In 2018, just a few months after the crime was found, the Diana Farm and other estates belonging to the Chaves Group received the seal of good practice from UTZ, the main international certifier of labour and environmental sustainability in the segment. The certificate, however, is no longer valid. Asked about the date and reasons for its cancellation, UTZ did not respond (see the companies’ full statements).

In April 2020, as a result of the operation, Chaves Agrícola e Pastoril was included in the ‘dirty list’ of slave labour, an official register of the Ministry of Economy that exposes employers caught using slave-like labour. Before entering the list, employers defend themselves in two administrative jurisdictions at the Ministry’s Special Social Security and Labour Secretariat.

This was not the first time that the company faced charges of labour irregularities.

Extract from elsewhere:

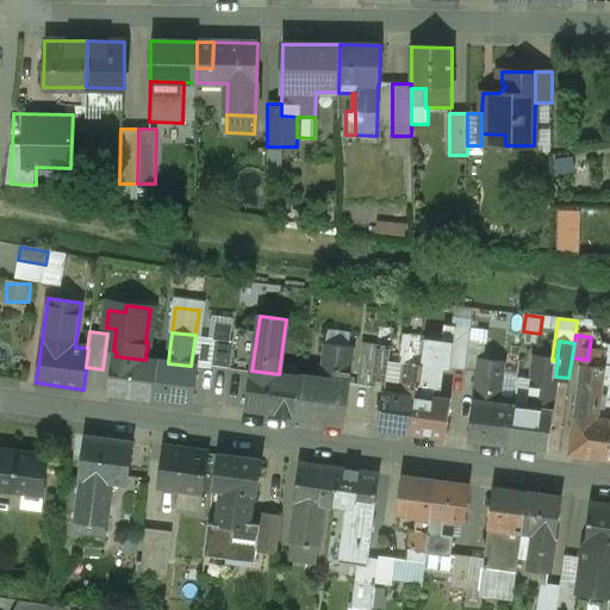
[(249,344),(232,342),(229,368),(246,372),(249,344)]
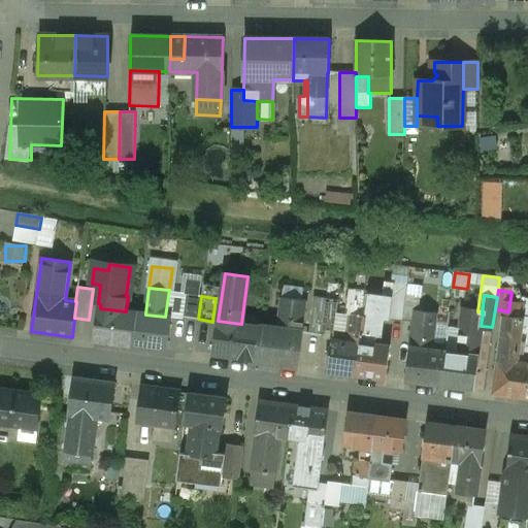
[(305,301),(282,298),(278,329),(302,332),(301,331),(305,301)]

In 2016, the Prosecution Service obtained a court order freezing the Chaves Group’s bank accounts after 120 workers were found in degrading housing conditions on the company’s farms. Representatives of the group were contacted by phone and e-mail but did not respond.

Payment below the minimum wage

In December 2018, another inspection in southern Bahia found labour violations that once again involved the major players in the cocoa industry. Federal labour inspectors and prosecutors found workers living on the Boa União and Sete Voltas farms without bathrooms or treated water. They said they earned less than half the minimum wage.

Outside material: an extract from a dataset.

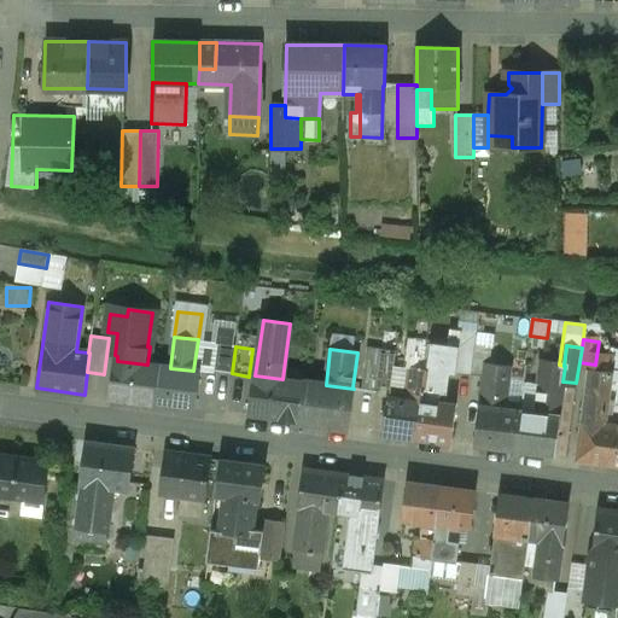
[(396,351),(382,350),(379,363),(375,388),(390,390),(396,351)]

(Photo: Sidney Oliveira/Agência Pará)

According to the prosecutors, the cocoa harvested at the two properties used to be traded with the same middleman. In a statement to the agency, he said he sold the product to Barry Callebaut, Cargill and Olam.

Repórter Brasil was unable to locate the owners of the Boa União and Sete Voltas farms. Cargill said that it stopped purchasing cocoa from the middleman in question in 2019. The multinational informed that it intends to increase direct purchases from farms, which today account for only 20 percent of the volume purchased. “In the past two years, Cargill opened four more warehouses across Brazil to expand direct purchases,” says the company (see full answer).

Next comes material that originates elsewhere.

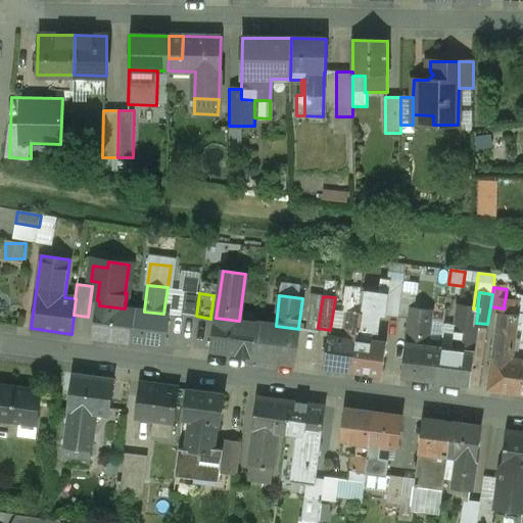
[(362,299),(346,297),(341,327),(345,328),(344,338),(357,340),(361,313),(362,299)]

Barry Callebaut declined to comment on the case, claiming that it does not disclose information about its suppliers. Olam did not respond either.


As in the case of the Diana Farm, the workers of these two properties were also under so-called ‘partnership contracts.’ These are legal arrangements in which the farm owner provides a plot of land to the farm worker – called a ‘partner’ – to manage cocoa trees throughout the year. Workers are not entitled to salaries, but at the end of the harvest they keep a share of the cocoa harvested under their care – usually 50 percent or less.

However, according to the law, farm owners must guarantee minimum housing and infrastructure conditions to their ‘partners,’ in addition to autonomy to sell their cocoa. But that is often not what happens. In some cases, owners impose cocoa buyers on farmers. With little margin for negotiation, profits from the arrangement do not provide decent and proper livelihood.

Virtually all cocoa in Bahia is produced under these contracts, leading to labour violations, explains Labour Prosecutor Ilan Fonseca de Souza. “Partnerships hide employment relationships. Farm owners gets their production without having to hire anyone,” he says. That is why inspectors say that many of those contracts are frauds, i.e. designed to mask a relationship that is actually one of employer and employee.

To stop violations in cocoa plantations, Souza advocates that the industry’s giants should be held accountable, since the acquisition of the product supplies an extremely concentrated market. This possibility, however, comes up against the difficulty to trace the origin of the cocoa beans. Through informal contracts, middlemen gather bags from several farms in order to resell the product to processing companies in larger volumes.

Of the three multinationals that negotiated with the middlemen involved in labour violations, only Barry Callebaut commented on the difficulties of tracking the origin of cocoa. The company promises to certify its middleman, but the system is not ready and no date has been set for operations to start.